> Don Cohenwrote:
> >The code that you did not include:
> (with-open-file (f "/tmp/bytes" :external-format CHARSET:ISO-8859-1)
> (loop for i from 0 while (setf c (read-char f nil nil))
> unless (= i (char-code c)) do (princ (cons i (char-code c)))))
> (13 . 10)
> >shows that reading with external-format CHARSET:ISO-8859-1 recovers
> >all of those bytes as corresponding characters except for CR => LF.
> Please repeat the test using ext:convert-string-to/from-bytes
> rathern than character based stream functions.
I don't understand what test you have in mind here.
You mean read the file as bytes and then convert to string?
That does seem to preserve the difference between CR and LF, though
I'm not exactly sure why - does it depend on the encoding?
I gather there's no way to get that result with character IO.
And note that the directory function does not offer the choice of
characters vs bytes. So I see no way to use only ansi standard
functions in clisp that can distinguish between files with names
containing CR's and LF's.
> >>Modern UNIX environments use UTF-8
> >Again, I don't understand what you're trying to tell me here.

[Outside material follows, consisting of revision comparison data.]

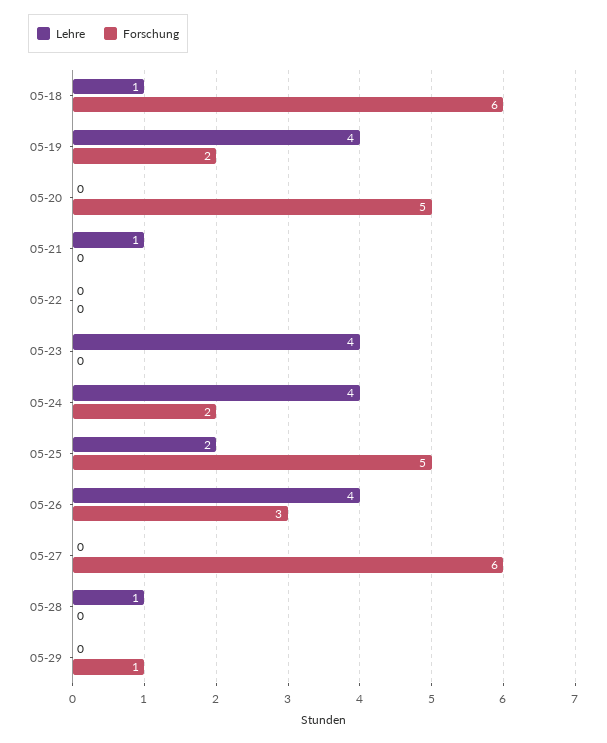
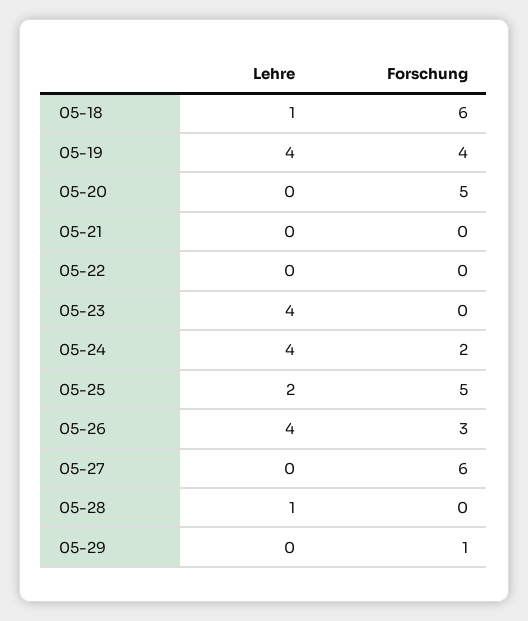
  {
    "Lehre": {
      "05-18": 1,
      "05-19": 4,
      "05-20": 0,
-     "05-21": 1,
+     "05-21": 0,
      "05-22": 0,
      "05-23": 4,
      "05-24": 4,
      "05-25": 2,
      "05-26": 4,
      "05-27": 0,
      "05-28": 1,
      "05-29": 0
    },
    "Forschung": {
      "05-18": 6,
-     "05-19": 2,
+     "05-19": 4,
      "05-20": 5,
      "05-21": 0,
      "05-22": 0,
      "05-23": 0,
      "05-24": 2,
      "05-25": 5,
      "05-26": 3,
      "05-27": 6,
      "05-28": 0,
      "05-29": 1
    }
  }

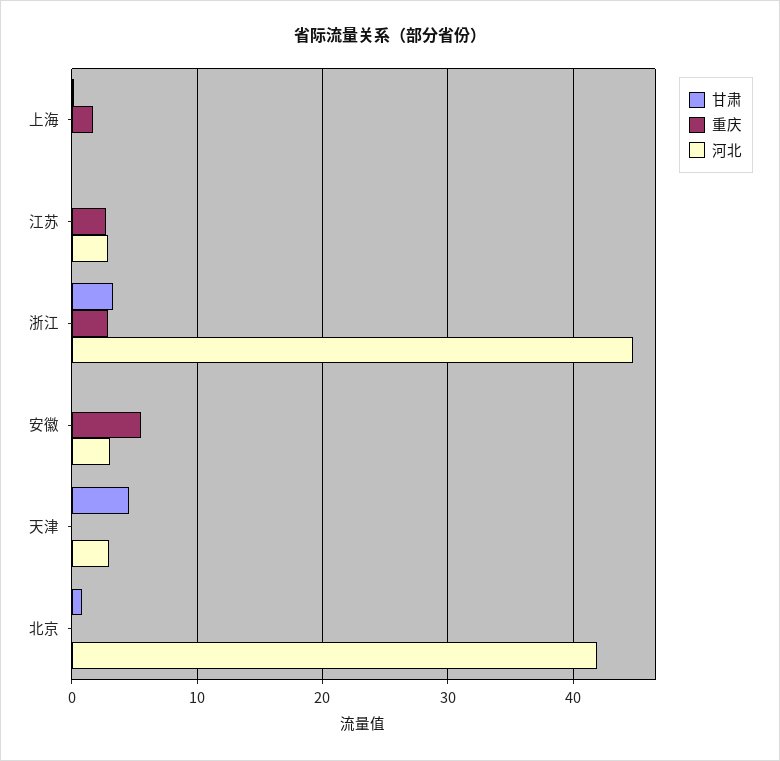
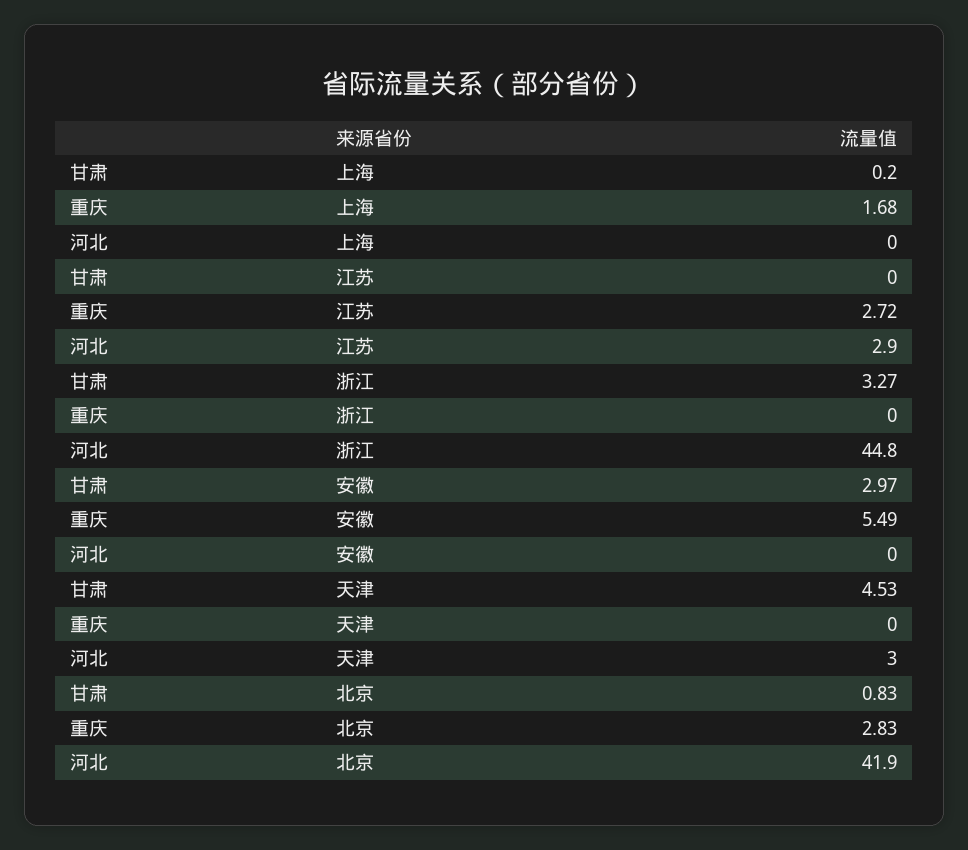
  {
    "甘肃": {
      "上海": 0.2,
      "江苏": 0,
      "浙江": 3.27,
-     "安徽": 0,
+     "安徽": 2.97,
      "天津": 4.53,
      "北京": 0.83
    },
    "重庆": {
      "上海": 1.68,
      "江苏": 2.72,
-     "浙江": 3,
+     "浙江": 0,
      "安徽": 5.49,
      "天津": 0,
-     "北京": 0
+     "北京": 2.83
    },
    "河北": {
      "上海": 0,
      "江苏": 2.9,
      "浙江": 44.8,
-     "安徽": 3,
+     "安徽": 0,
      "天津": 3,
      "北京": 41.9
    }
  }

> What I mean is that the average UNIX FS these days is configured to
> use UTF-8.
What can that mean, given that you can put any sequence of bytes not
containing / or null into a file name? I see no character set
arguments, e.g., in man mkfs.ext4(8). I suppose it has more to do
with how keyboard events are interpreted and how sequences of bytes
are displayed in windows than with anything related to the file
> I advise against using ISO-8859-1 to read UNIX file names into Lisp
> strings on the basis that it's a 1:1 encoding. Only UTF-8 appears
> like a reasonable default choice nowadays (you may always override
> curstom:*pathname-encoding*), perhaps with Pascal's added
> suggestion about polymorphism: return a string if it can be read as
> UTF-8, otherwise a byte array. Uh oh. Not ideal, but IMHO better
> in some way than misrepresent all UTF-8 Umlauts using Latin-1. This
> is not Python 1.x!
I think your preference must be related to the fact that these
characters mean more to you than to me, and you imagine that when you
get a file from some other place, the intent of the creator was that
the bytes in the name be interpreted in UTF-8. This is not
necessarily the case. If you want to search for file names containing
Umlauts then some such assumption is necessary, but for many other
purposes, such as copying directories, it is not.